How can I use (Go) yq to reduce a YAML document to a desired set of keys and produce a CSV?


I have the following YAML document:

222:
  description:
    en: "124098-en"
    fr: "498438-fr"
  name:
    en: "293878-en"
    fr: "222493878-fr"
  mass: 0.1
  groupID: "24902"
223:
  description:
    en: "124098-en"
    fr: "498438-fr"
  name:
    en: "zz325-en"
    fr: "222493878-fr"
  mass: 0.1
  groupID: "234988"
[many other records]

I would like to construct a CSV that looks like:

222,"293878-en","24902"
223,"zz325-en","234988"

That is, each row is just:

  • first field: the key of the map in the original document
  • second field: the .[].name.en from the original document
  • third field: the .[].groupID from the original document

No other fields are preserved in the CSV from the original document.

What's the right way to do this?

Addendum: I'm using the Go version of yq (4.7.1) but either the Go or the Python version is fine, or if that's not the right tool here, I'm happy to use something else.


Solution

  • The Python yq version is much more straightforward to use, because it literally uses jq under the hood to operate on the JSON converted from the YAML.

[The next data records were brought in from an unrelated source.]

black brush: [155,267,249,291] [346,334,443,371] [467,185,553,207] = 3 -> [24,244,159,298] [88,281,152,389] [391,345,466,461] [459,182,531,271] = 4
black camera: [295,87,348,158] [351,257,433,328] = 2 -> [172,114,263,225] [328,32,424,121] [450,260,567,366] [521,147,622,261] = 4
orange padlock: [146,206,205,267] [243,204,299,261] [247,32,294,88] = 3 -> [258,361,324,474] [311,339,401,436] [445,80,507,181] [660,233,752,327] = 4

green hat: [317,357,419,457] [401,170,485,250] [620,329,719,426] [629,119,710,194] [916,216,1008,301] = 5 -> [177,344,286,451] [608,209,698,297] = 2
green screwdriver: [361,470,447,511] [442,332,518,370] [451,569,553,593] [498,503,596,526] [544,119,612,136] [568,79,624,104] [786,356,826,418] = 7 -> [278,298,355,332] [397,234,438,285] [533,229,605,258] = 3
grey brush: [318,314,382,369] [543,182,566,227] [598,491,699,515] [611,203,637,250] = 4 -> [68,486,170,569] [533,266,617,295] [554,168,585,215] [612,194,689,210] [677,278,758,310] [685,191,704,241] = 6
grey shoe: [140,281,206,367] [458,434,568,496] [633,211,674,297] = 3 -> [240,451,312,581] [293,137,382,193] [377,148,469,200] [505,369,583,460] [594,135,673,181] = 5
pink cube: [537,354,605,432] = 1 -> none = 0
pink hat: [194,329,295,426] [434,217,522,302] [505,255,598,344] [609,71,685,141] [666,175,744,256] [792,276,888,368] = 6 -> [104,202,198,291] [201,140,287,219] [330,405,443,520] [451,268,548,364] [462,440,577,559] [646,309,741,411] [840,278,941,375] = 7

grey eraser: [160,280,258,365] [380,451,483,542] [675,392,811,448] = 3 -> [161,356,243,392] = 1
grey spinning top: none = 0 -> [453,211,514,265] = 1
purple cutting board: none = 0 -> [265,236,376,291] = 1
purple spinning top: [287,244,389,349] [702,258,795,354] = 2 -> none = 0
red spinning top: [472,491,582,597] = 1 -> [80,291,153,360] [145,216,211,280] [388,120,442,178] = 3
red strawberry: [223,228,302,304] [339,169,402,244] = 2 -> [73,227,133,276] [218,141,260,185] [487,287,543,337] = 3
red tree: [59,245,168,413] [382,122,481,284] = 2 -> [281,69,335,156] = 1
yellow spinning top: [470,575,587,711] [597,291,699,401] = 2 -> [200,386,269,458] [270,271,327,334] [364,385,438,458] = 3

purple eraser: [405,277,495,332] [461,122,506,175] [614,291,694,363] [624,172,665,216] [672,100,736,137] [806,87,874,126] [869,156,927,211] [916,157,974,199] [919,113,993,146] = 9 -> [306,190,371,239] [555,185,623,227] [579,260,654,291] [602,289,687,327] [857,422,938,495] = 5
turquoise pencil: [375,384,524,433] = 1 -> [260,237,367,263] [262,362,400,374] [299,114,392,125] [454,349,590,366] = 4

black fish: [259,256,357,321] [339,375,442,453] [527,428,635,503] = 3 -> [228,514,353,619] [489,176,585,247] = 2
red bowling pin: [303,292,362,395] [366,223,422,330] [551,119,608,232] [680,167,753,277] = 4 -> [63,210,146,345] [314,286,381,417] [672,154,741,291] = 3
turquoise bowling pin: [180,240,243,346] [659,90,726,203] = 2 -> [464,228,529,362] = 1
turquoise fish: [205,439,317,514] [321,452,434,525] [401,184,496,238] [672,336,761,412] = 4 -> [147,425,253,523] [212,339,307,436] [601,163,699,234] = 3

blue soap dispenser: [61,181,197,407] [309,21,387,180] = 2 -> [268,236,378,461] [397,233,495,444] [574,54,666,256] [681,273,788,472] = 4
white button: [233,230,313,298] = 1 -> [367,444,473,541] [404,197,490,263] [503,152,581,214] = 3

    You can use the jq's constructs and get the CSV result as

    yq -r 'keys_unsorted[] as $k | [ ($k|tonumber), (.[$k] | .name.en, .groupID) ] | @csv' yaml
    

    The @csv function puts the elements collected in the array to the native type as originally encoded in the source. If groupID is intended to be stored as a string, it could be done as .groupID | tostring


    Go yq was much unique prior to v4, when it used its own DSL, but now as of v4.8 its trying so hard to implement the functions of jq. It doesn't have a CSV function out-of-the-box yet.